Problem details:
Go through the records and set each one down exactly, skipping any picture.

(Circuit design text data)
[Start of Attachment]
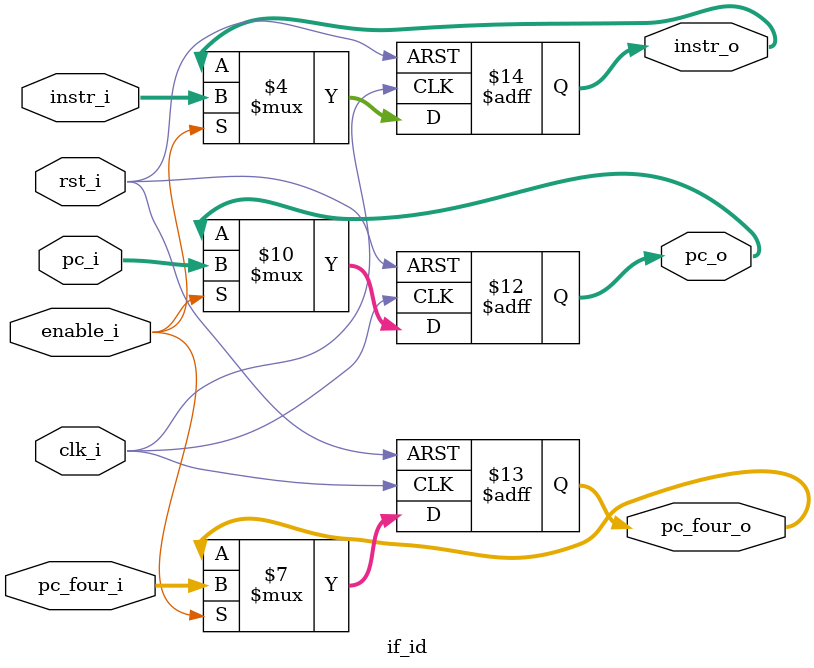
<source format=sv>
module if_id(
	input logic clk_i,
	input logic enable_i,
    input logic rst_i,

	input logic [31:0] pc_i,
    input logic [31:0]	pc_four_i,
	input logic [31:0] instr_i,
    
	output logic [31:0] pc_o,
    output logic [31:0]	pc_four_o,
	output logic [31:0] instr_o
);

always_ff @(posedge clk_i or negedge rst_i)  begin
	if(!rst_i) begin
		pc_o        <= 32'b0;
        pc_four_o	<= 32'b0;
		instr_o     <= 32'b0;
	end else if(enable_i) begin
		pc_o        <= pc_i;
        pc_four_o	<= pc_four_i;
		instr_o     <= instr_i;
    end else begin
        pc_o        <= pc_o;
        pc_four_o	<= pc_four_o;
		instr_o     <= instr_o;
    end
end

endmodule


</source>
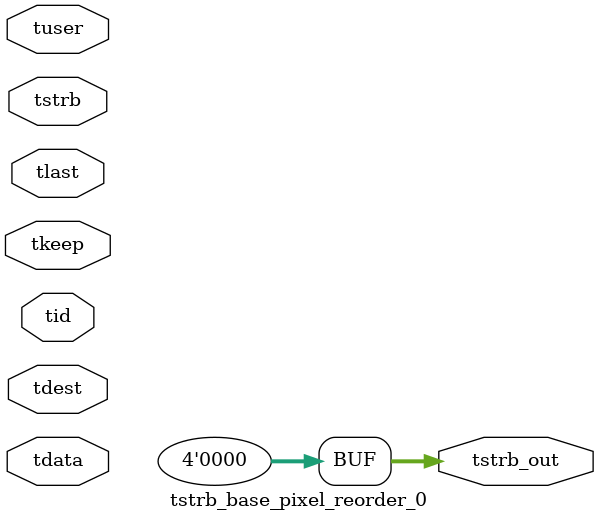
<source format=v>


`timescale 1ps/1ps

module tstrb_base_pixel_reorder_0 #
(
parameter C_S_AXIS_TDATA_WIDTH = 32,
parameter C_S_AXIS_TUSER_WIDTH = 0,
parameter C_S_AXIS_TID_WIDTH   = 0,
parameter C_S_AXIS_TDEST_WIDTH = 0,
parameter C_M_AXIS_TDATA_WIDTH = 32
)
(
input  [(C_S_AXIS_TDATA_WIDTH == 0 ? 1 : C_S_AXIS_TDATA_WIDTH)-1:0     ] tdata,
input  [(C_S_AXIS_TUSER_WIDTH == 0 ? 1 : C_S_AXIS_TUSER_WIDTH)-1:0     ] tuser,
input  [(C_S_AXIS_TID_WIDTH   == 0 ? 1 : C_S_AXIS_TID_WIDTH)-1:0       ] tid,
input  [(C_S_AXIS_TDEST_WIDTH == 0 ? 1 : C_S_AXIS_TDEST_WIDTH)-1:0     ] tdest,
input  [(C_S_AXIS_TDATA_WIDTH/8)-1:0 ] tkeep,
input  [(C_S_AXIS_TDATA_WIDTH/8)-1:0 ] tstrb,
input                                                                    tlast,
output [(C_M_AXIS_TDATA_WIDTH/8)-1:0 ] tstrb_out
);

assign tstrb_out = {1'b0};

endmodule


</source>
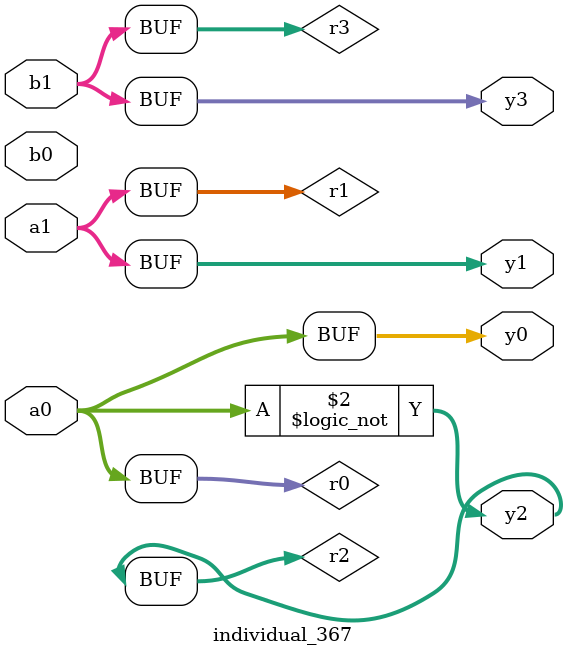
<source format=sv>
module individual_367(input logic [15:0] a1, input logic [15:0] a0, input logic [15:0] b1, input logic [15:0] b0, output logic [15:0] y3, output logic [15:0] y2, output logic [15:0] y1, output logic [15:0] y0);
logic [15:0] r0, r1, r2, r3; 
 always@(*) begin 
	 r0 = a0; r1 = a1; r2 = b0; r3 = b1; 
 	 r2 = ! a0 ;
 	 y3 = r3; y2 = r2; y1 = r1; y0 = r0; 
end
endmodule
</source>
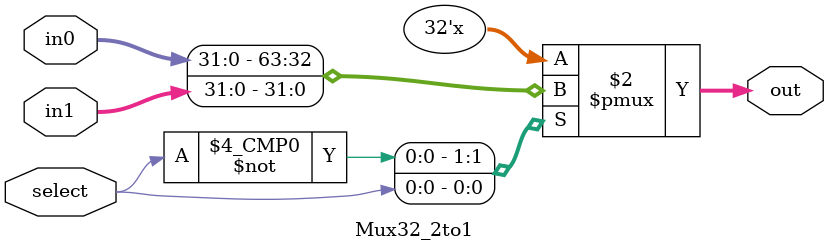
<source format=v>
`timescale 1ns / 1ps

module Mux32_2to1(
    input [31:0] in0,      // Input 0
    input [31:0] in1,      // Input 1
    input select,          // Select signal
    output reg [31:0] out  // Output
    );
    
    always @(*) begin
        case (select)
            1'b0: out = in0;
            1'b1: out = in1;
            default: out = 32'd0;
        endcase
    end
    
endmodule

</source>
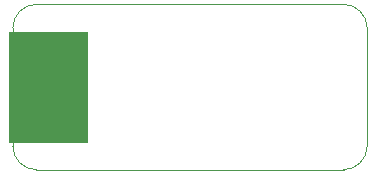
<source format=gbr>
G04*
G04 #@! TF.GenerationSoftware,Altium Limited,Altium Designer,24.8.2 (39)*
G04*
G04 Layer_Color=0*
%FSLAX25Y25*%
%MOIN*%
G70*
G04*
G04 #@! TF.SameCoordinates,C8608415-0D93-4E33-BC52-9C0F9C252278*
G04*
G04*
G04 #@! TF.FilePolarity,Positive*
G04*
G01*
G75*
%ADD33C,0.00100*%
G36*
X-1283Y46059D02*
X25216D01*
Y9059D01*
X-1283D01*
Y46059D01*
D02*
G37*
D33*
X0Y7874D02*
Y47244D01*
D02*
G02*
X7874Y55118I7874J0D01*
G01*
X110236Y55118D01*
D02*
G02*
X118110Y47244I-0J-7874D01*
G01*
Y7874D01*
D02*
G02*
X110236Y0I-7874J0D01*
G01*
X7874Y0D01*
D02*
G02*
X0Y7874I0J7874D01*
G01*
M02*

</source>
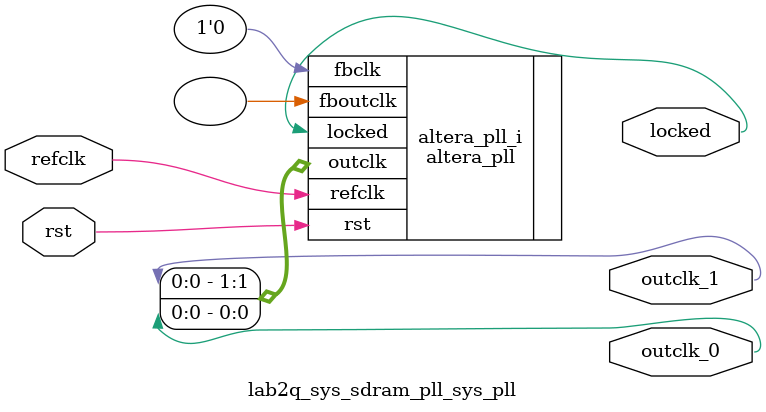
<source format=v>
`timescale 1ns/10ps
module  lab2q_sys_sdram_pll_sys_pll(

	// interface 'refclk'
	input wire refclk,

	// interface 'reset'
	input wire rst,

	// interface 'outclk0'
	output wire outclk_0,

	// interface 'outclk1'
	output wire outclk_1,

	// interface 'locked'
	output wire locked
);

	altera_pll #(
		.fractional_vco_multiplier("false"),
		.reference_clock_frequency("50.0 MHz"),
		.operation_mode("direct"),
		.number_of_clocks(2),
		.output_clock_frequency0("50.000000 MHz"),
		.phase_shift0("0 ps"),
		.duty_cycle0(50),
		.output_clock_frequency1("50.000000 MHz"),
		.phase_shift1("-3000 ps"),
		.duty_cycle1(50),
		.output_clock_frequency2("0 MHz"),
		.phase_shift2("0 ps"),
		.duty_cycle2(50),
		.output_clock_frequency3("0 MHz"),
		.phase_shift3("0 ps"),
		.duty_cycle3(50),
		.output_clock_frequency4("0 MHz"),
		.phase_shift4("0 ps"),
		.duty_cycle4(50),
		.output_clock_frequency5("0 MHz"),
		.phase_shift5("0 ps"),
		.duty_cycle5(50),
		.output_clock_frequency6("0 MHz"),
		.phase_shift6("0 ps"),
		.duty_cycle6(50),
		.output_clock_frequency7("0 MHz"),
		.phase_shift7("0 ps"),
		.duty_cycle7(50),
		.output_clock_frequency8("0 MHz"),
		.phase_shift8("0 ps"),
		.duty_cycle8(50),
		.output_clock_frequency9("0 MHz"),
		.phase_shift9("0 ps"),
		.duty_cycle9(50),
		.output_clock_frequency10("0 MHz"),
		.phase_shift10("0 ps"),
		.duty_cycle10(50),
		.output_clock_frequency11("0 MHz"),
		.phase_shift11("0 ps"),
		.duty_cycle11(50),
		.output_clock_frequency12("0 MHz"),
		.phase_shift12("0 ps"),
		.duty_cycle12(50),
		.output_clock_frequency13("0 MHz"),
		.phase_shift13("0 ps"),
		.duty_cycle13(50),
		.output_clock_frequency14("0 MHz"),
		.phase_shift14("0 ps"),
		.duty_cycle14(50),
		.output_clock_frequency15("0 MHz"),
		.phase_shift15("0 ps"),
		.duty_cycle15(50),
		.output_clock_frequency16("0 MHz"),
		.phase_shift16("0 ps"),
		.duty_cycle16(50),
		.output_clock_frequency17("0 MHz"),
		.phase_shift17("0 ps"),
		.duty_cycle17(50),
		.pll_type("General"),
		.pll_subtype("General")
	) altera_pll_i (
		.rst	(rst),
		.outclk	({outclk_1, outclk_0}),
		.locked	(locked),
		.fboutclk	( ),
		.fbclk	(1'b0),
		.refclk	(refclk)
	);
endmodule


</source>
[End of Attachment]
Answer box:
<source format=sv>
module if_id(
	input logic clk_i,
	input logic enable_i,
    input logic rst_i,

	input logic [31:0] pc_i,
    input logic [31:0]	pc_four_i,
	input logic [31:0] instr_i,
    
	output logic [31:0] pc_o,
    output logic [31:0]	pc_four_o,
	output logic [31:0] instr_o
);

always_ff @(posedge clk_i or negedge rst_i)  begin
	if(!rst_i) begin
		pc_o        <= 32'b0;
        pc_four_o	<= 32'b0;
		instr_o     <= 32'b0;
	end else if(enable_i) begin
		pc_o        <= pc_i;
        pc_four_o	<= pc_four_i;
		instr_o     <= instr_i;
    end else begin
        pc_o        <= pc_o;
        pc_four_o	<= pc_four_o;
		instr_o     <= instr_o;
    end
end

endmodule


</source>
<source format=v>


`timescale 1ps/1ps

module tstrb_base_pixel_reorder_0 #
(
parameter C_S_AXIS_TDATA_WIDTH = 32,
parameter C_S_AXIS_TUSER_WIDTH = 0,
parameter C_S_AXIS_TID_WIDTH   = 0,
parameter C_S_AXIS_TDEST_WIDTH = 0,
parameter C_M_AXIS_TDATA_WIDTH = 32
)
(
input  [(C_S_AXIS_TDATA_WIDTH == 0 ? 1 : C_S_AXIS_TDATA_WIDTH)-1:0     ] tdata,
input  [(C_S_AXIS_TUSER_WIDTH == 0 ? 1 : C_S_AXIS_TUSER_WIDTH)-1:0     ] tuser,
input  [(C_S_AXIS_TID_WIDTH   == 0 ? 1 : C_S_AXIS_TID_WIDTH)-1:0       ] tid,
input  [(C_S_AXIS_TDEST_WIDTH == 0 ? 1 : C_S_AXIS_TDEST_WIDTH)-1:0     ] tdest,
input  [(C_S_AXIS_TDATA_WIDTH/8)-1:0 ] tkeep,
input  [(C_S_AXIS_TDATA_WIDTH/8)-1:0 ] tstrb,
input                                                                    tlast,
output [(C_M_AXIS_TDATA_WIDTH/8)-1:0 ] tstrb_out
);

assign tstrb_out = {1'b0};

endmodule


</source>
<source format=sv>
module individual_367(input logic [15:0] a1, input logic [15:0] a0, input logic [15:0] b1, input logic [15:0] b0, output logic [15:0] y3, output logic [15:0] y2, output logic [15:0] y1, output logic [15:0] y0);
logic [15:0] r0, r1, r2, r3; 
 always@(*) begin 
	 r0 = a0; r1 = a1; r2 = b0; r3 = b1; 
 	 r2 = ! a0 ;
 	 y3 = r3; y2 = r2; y1 = r1; y0 = r0; 
end
endmodule
</source>
<source format=v>
`timescale 1ns / 1ps

module Mux32_2to1(
    input [31:0] in0,      // Input 0
    input [31:0] in1,      // Input 1
    input select,          // Select signal
    output reg [31:0] out  // Output
    );
    
    always @(*) begin
        case (select)
            1'b0: out = in0;
            1'b1: out = in1;
            default: out = 32'd0;
        endcase
    end
    
endmodule

</source>
<source format=gbr>
G04*
G04 #@! TF.GenerationSoftware,Altium Limited,Altium Designer,24.8.2 (39)*
G04*
G04 Layer_Color=0*
%FSLAX25Y25*%
%MOIN*%
G70*
G04*
G04 #@! TF.SameCoordinates,C8608415-0D93-4E33-BC52-9C0F9C252278*
G04*
G04*
G04 #@! TF.FilePolarity,Positive*
G04*
G01*
G75*
%ADD33C,0.00100*%
G36*
X-1283Y46059D02*
X25216D01*
Y9059D01*
X-1283D01*
Y46059D01*
D02*
G37*
D33*
X0Y7874D02*
Y47244D01*
D02*
G02*
X7874Y55118I7874J0D01*
G01*
X110236Y55118D01*
D02*
G02*
X118110Y47244I-0J-7874D01*
G01*
Y7874D01*
D02*
G02*
X110236Y0I-7874J0D01*
G01*
X7874Y0D01*
D02*
G02*
X0Y7874I0J7874D01*
G01*
M02*

</source>
<source format=v>
`timescale 1ns/10ps
module  lab2q_sys_sdram_pll_sys_pll(

	// interface 'refclk'
	input wire refclk,

	// interface 'reset'
	input wire rst,

	// interface 'outclk0'
	output wire outclk_0,

	// interface 'outclk1'
	output wire outclk_1,

	// interface 'locked'
	output wire locked
);

	altera_pll #(
		.fractional_vco_multiplier("false"),
		.reference_clock_frequency("50.0 MHz"),
		.operation_mode("direct"),
		.number_of_clocks(2),
		.output_clock_frequency0("50.000000 MHz"),
		.phase_shift0("0 ps"),
		.duty_cycle0(50),
		.output_clock_frequency1("50.000000 MHz"),
		.phase_shift1("-3000 ps"),
		.duty_cycle1(50),
		.output_clock_frequency2("0 MHz"),
		.phase_shift2("0 ps"),
		.duty_cycle2(50),
		.output_clock_frequency3("0 MHz"),
		.phase_shift3("0 ps"),
		.duty_cycle3(50),
		.output_clock_frequency4("0 MHz"),
		.phase_shift4("0 ps"),
		.duty_cycle4(50),
		.output_clock_frequency5("0 MHz"),
		.phase_shift5("0 ps"),
		.duty_cycle5(50),
		.output_clock_frequency6("0 MHz"),
		.phase_shift6("0 ps"),
		.duty_cycle6(50),
		.output_clock_frequency7("0 MHz"),
		.phase_shift7("0 ps"),
		.duty_cycle7(50),
		.output_clock_frequency8("0 MHz"),
		.phase_shift8("0 ps"),
		.duty_cycle8(50),
		.output_clock_frequency9("0 MHz"),
		.phase_shift9("0 ps"),
		.duty_cycle9(50),
		.output_clock_frequency10("0 MHz"),
		.phase_shift10("0 ps"),
		.duty_cycle10(50),
		.output_clock_frequency11("0 MHz"),
		.phase_shift11("0 ps"),
		.duty_cycle11(50),
		.output_clock_frequency12("0 MHz"),
		.phase_shift12("0 ps"),
		.duty_cycle12(50),
		.output_clock_frequency13("0 MHz"),
		.phase_shift13("0 ps"),
		.duty_cycle13(50),
		.output_clock_frequency14("0 MHz"),
		.phase_shift14("0 ps"),
		.duty_cycle14(50),
		.output_clock_frequency15("0 MHz"),
		.phase_shift15("0 ps"),
		.duty_cycle15(50),
		.output_clock_frequency16("0 MHz"),
		.phase_shift16("0 ps"),
		.duty_cycle16(50),
		.output_clock_frequency17("0 MHz"),
		.phase_shift17("0 ps"),
		.duty_cycle17(50),
		.pll_type("General"),
		.pll_subtype("General")
	) altera_pll_i (
		.rst	(rst),
		.outclk	({outclk_1, outclk_0}),
		.locked	(locked),
		.fboutclk	( ),
		.fbclk	(1'b0),
		.refclk	(refclk)
	);
endmodule


</source>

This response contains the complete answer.